Но дома сидеть я не хотел. С отцом я не стал спорить, считал это лишним. Маленький я, что ли, чтобы советоваться со всеми?
На другой день я направился отыскивать, «где принимают в Красную гвардию».
Проходя мимо дома, в котором мы жили раньше, я натолкнулся на Евдоху. Он тащил через дорогу полные ведра воды.
— Ну и лешагоны! — закричал Евдоха. — Свой водопровод загубили, а починять носы воротят. К соседям ходить приходится. У вас-то действует?
— Ты, Евдоха, не знаешь, где принимают в Красную гвардию?
— Ну, а хотя бы? Ай воевать захотелось?
— Захотелось, не захотелось, а видать, наше дело под табак. Мобилизацию большевики объявили.
— Всех?
— Не всех, а которые партейные! Ну, и в Красную гвардию набирают народ.
— Стало быть, стряслось что-нибудь! — задумался Евдоха.
— Ничего неизвестно!
Евдоха покорябал пальцами грудь.
— Постой-ка, парень! Я сичас!
Он схватил ведра и, расплескивая воду, побежал во двор. Я остался у ворот.
На улице было пусто.
На заборах висели оборванные афиши. Дремали забитые досками магазины. Загаженные, замусоренные улицы лежали под толстой корой бумаги, лошадиного навоза, остатков пищи и золы.
— Пошли! — выскочил Евдоха из ворот, вытирая о грязный фартук руки.
Во дворе штаба Красной гвардии уже шумела пестрая разнородная толпа. В углу двора около походных кухонь был слышен задорный смех.
— А ну-ка, посмотрим! — потащил меня Евдоха.
Окруженный толпою, в углу двора стоял монах в черной рясе, с бараньей шапкой на голове. Монах был красив и молод. Большие серые глаза весело смотрели из-под черных бровей. Белое лицо горело румянцем. Пьяная улыбка блуждала на крупных губах.
— Ну и бес! — хохотал до слез стоящий рядом с ним рабочий.
— Вот они, монахи-то! — качал другой головой.
Евдоха подошел к монаху вплотную и приподнял высоко черную рясу:
— С припасом монах-то!
Все захохотали.
— Баб портил? — строго спросил Евдоха.
— Случалось! — светлым голосом ответил монах.

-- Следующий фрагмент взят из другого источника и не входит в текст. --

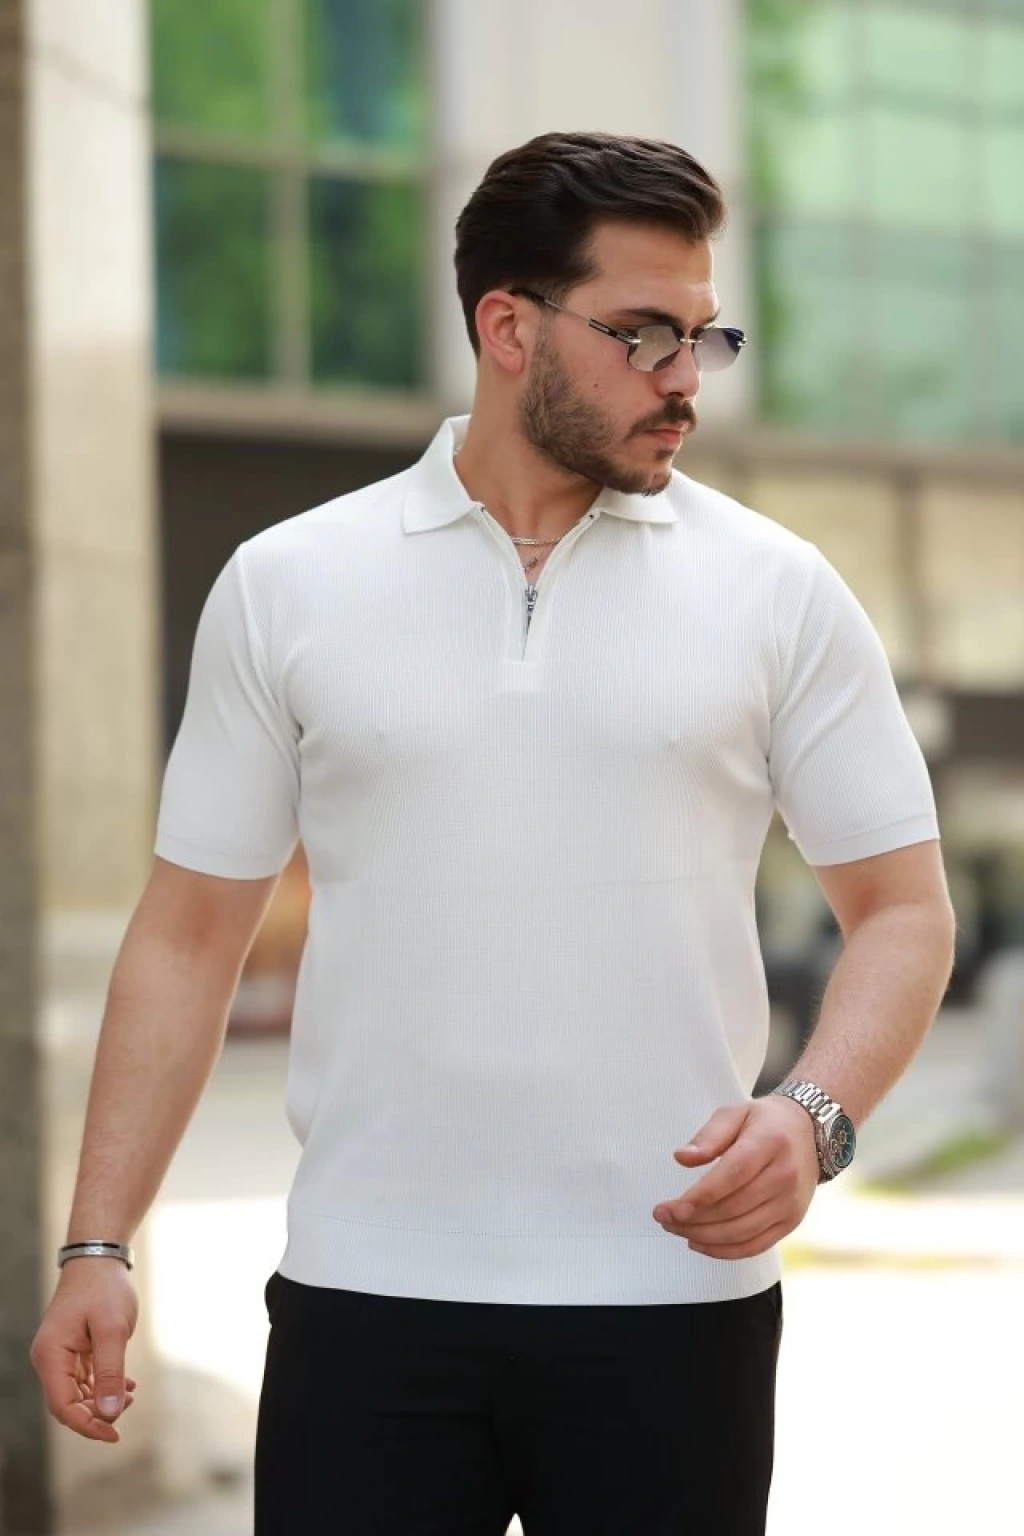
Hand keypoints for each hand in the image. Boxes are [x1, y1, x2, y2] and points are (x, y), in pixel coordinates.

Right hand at [30, 1260, 138, 1441]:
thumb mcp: (113, 1330)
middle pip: (67, 1404)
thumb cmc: (104, 1289)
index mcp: (51, 1356)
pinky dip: (102, 1386)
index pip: (63, 1407)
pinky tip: (127, 1386)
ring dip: (101, 1401)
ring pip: (76, 1394)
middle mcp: (49, 1359)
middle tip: (129, 1406)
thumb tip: (111, 1414)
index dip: (88, 1426)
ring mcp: (59, 1355)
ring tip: (131, 1394)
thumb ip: (111, 1373)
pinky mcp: (71, 1350)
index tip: (115, 1435)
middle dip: (96, 1414)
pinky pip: (83, 1379)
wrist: (99, 1258)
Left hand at [652, 1096, 819, 1258]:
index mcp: (770, 1143)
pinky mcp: (791, 1222)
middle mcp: (785, 1176)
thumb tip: (682, 1158)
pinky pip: (755, 1246)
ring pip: (741, 1232)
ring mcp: (790, 1203)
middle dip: (692, 1219)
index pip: (732, 1175)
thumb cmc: (766, 1122)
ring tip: (676, 1229)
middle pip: (733, 1208)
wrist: (810, 1133)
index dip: (700, 1196)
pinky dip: (724, 1251)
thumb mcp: (735, 1113)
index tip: (670, 1207)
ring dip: (703, 1236)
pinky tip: (699, 1243)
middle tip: (663, 1217)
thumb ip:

— Та-ак! — растерялся Евдоха. — А водку как?
— Водка — утешительница сердец. Ее же и монаси приемлют.
Все захохотали.
— Та-ак, — опешил Евдоха, — значит, не монах ты, а бандура какая-то!
— Истинно говорите вы! — ответил монах.
Евдоха заморгал глазами:
— Н-ну и… сукин сын!
Растерянный вид Евдохи рассмешил всех еще больше.
— Возьми-ка его за руль, за двадцать!
— Святой, святой, а тоже в Красную гвардию!